With the coming of Muslims to India, many new features came to be introduced in buildings. The development of Muslim Style of Architecture of this period can be called the Indo-Islamic Architecture or the Indian Architecture influenced byIslamic Art. The Indo-Islamic style was neither strictly Islamic nor strictly Hindu. The earliest examples of Indo-Islamic Architecture were constructed during this period by the Delhi Sultanates, most famously the Qutub Minar complex. The complex consists of Qutb Minar, a brick minaret commissioned by Qutub-ud-Din Aibak, as well as other monuments built by successive Delhi Sultans.
A type of Indo-Islamic Architecture, it was the Mughal Architecture that developed the styles of earlier Muslim dynasties in India. The most prominent examples of this type of architecture are the Tomb of Humayun, Taj Mahal, Red Fort at Delhi and the walled city of Fatehpur Sikriare among the architectural achievements of that era. The architecture during the Mughal Period, with its rulers being of Turk-Mongol origin, has shown a notable blend of Indian style combined with the Islamic. In the Southern regions of the country, the Bahmani and the Deccan sultanates should be credited for their notable buildings like the Charminar, Mecca Masjid, Qutb Shahi Tombs, Madrasa Mahmud Gawan and Gol Gumbaz.
The Mughal architecture and painting influenced indigenous Rajput styles of art and architecture. The Rajput Architecture represents different types of buildings, which may broadly be classed either as secular or religious. The secular buildings are of various scales, which include temples, forts, step-wells, gardens, and palaces. The forts were specially built for defence and military purposes due to the Islamic invasions.

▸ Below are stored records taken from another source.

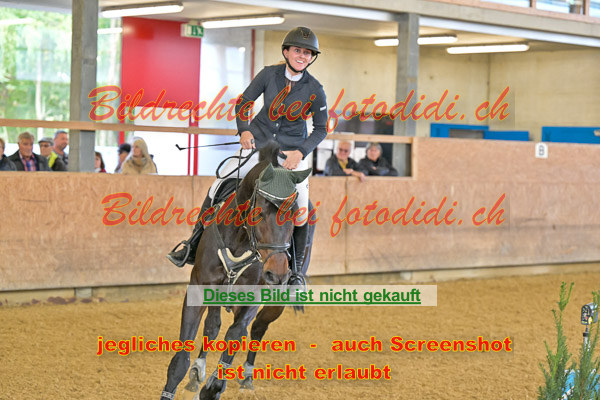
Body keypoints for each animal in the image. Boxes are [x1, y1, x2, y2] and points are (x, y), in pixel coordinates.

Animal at [160, 143, 315, 400]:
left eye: (294, 216)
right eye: (259, 213)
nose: (277, 274)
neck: (241, 240)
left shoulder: (253, 297)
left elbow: (234, 336)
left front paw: (213, 387)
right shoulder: (200, 287)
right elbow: (182, 356)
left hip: (277, 301)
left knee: (257, 329)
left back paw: (247, 376)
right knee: (212, 327)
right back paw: (197, 372)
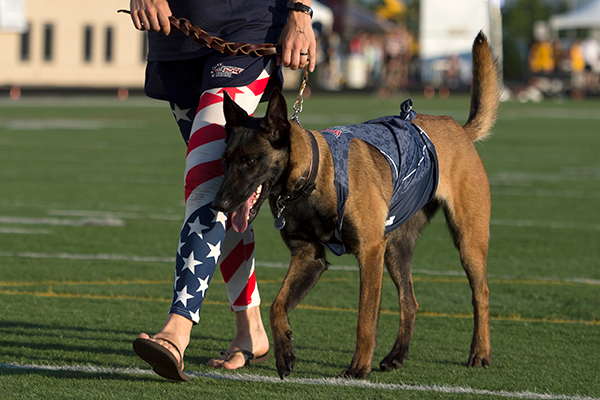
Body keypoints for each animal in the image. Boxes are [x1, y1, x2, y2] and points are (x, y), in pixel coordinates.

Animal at [213, 32, 500, 380]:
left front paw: (358, 367)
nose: (218, 203)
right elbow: (276, 305)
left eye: (250, 161)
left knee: (481, 294)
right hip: (396, 249)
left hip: (467, 239)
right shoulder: (309, 259)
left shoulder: (369, 253)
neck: (313, 175)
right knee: (410, 302)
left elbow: (365, 318)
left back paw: (480, 352)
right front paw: (285, 352)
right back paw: (396, 356)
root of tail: (458, 128)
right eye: (226, 161)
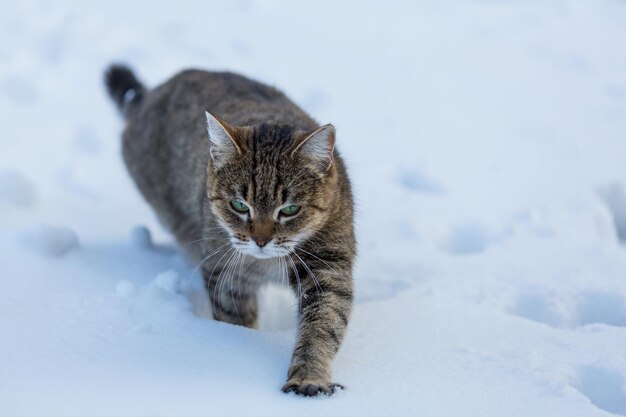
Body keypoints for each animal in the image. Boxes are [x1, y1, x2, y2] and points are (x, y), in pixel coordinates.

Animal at [105, 65, 354, 396]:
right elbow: (236, 322)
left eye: (289, 209)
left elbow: (324, 325)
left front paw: (309, 375)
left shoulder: (328, 267)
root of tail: (150, 94)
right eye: (239, 205)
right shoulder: (227, 276)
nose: (261, 240)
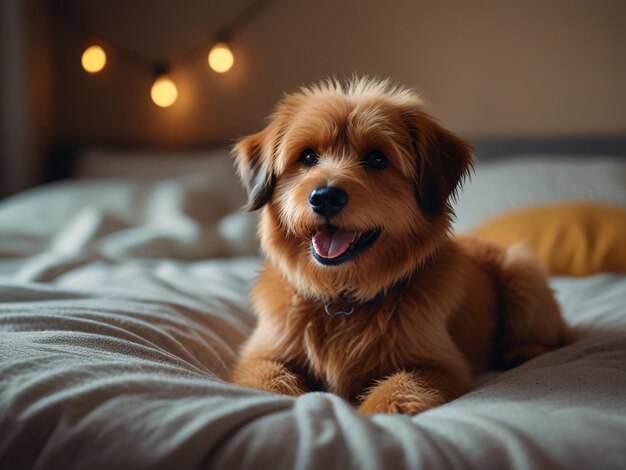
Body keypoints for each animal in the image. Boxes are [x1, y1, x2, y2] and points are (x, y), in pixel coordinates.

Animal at [229, 78, 572, 414]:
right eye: (308, 156)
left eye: (377, 158)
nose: (325, 197)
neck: (342, 301)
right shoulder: (261, 358)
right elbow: (268, 385)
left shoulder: (437, 366)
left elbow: (393, 395)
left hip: (523, 273)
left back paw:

Like all other aspects, colonization of India also had an impact on architecture style. With colonization, a new chapter in Indian architecture began. The Dutch, Portuguese and the French made their presence felt through their buildings but it was the British who had a lasting impact on architecture. Under the rule of the British Empire, the major colonized cities of the country saw the rise and revival of the Indo-Saracenic architecture. Few of the examples of Indian architecture during the British Rule are the Rashtrapati Bhawan, the Victoria Memorial Hall, the Gateway of India and the Madras High Court, etc.
Indian architecture can be, thus, referred to as an umbrella term that includes a mosaic of styles. Whilst some of these were native in origin, others were brought along by the invaders. Nevertheless, all of them contributed immensely in enriching the Indian architecture.